Ахульго
Шрифт:
Не проявляя служебного рвения, Стефан втайне надеялся выбиться в старшие офицеры, когда он сможет сыграть прощальный марш и отправиться на обожаемую родину к матери и сестрам.
Встречать Граббе выехал командир Апшеронского полка полковник Попов, в пышной свите которого было и несколько беков из горской знати.
Торжественно представившись командующему, Попов почтительно поехал рядом с каретой.
– А что ваш музыкант? – спросил Граббе.
– Строптив не по чину?
Уразумев, что Граббе уже имел удовольствие с ним пообщаться, полковник
– Более ничего предосудительного не замечено.
– Хорошо ли служит?
– Не нарадуемся, ваше превосходительство, – выгораживал подчиненного командир.
– У нас тут образовалось общество.

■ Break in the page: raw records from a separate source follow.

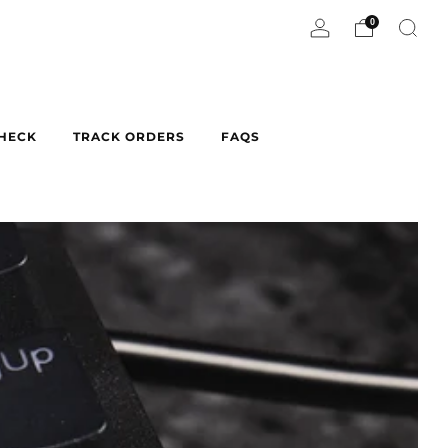
0
CHECK
TRACK ORDERS
FAQS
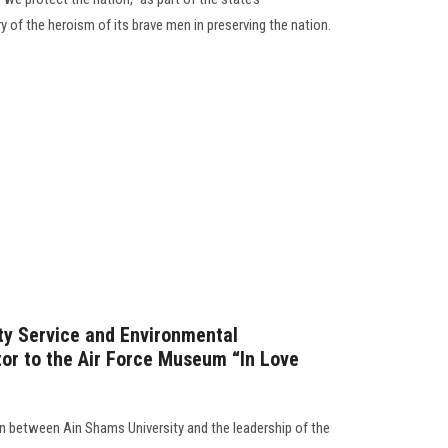
y of the heroism of its brave men in preserving the nation.
ty Service and Environmental
or to the Air Force Museum “In Love
n between Ain Shams University and the leadership of the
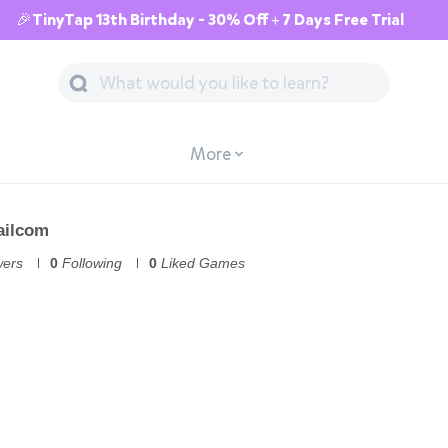
🎉TinyTap 13th Birthday - 30% Off + 7 Days Free Trial
More
ailcom
wers
0
Following
0
Liked Games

Так если праздник какой или полковые учения – музыка выше всяких похвал.
– Я на тот предмет спрашиваю, – говорил Граббе, – что люблю искусство.
– Смею надеяться, что у нас вам скучать не придется, – уверял Попов.
– Бывало, корпусной командир нагрянет – сейчас же требует наших музыкантов.
– Музыка на войне – первое дело, – согласился Граббе.
– Или если поход – тоже все в лучшем виде, – хвалился Попов.
– Белиссимо, если позволите так выразиться. Стоит нашему полковому оркестру пустить в ход свои орудия, так, не поверите, горцы порой разбегаются.
– Это я одобряю, – кивнул Граббе.
– Им бы трубы Иерихонские, – мечтательно закатывал глаза Попов.
– Так и горы бы рушили.
Он надеялся, что поляк уже позабыт. В Шуре генерала ждали с хлебом-солью, и Попов старался произвести на новое начальство самое благоприятное впечатление. А там, глядишь, отбудет Граббе в свой Ставрополь, и в Дагестане опять наступит затишье. Попов устал от бесконечных походов, не приносивших никакой пользы. Он хотел лишь одного – дотянуть до отставки, следуя старому кавказскому правилу: «Ни на что не напрашиваться, ни от чего не отказываться».
Глава 20
Слева от въезда в Шуру располагался артиллерийский парк. Вдоль крепостной стены стояли в ряд орудия, отливая на солнце темной медью. Артиллеристы дремали в палатках, а вдоль пушек разгуливал вихрастый ротный воспитанник Ефимка, одетый в белую солдатскую форму. За ним гуськом шли восхищенные местные мальчишки. Они были босы, но при кинжалах, а их стриженые головы украшали драные папахи.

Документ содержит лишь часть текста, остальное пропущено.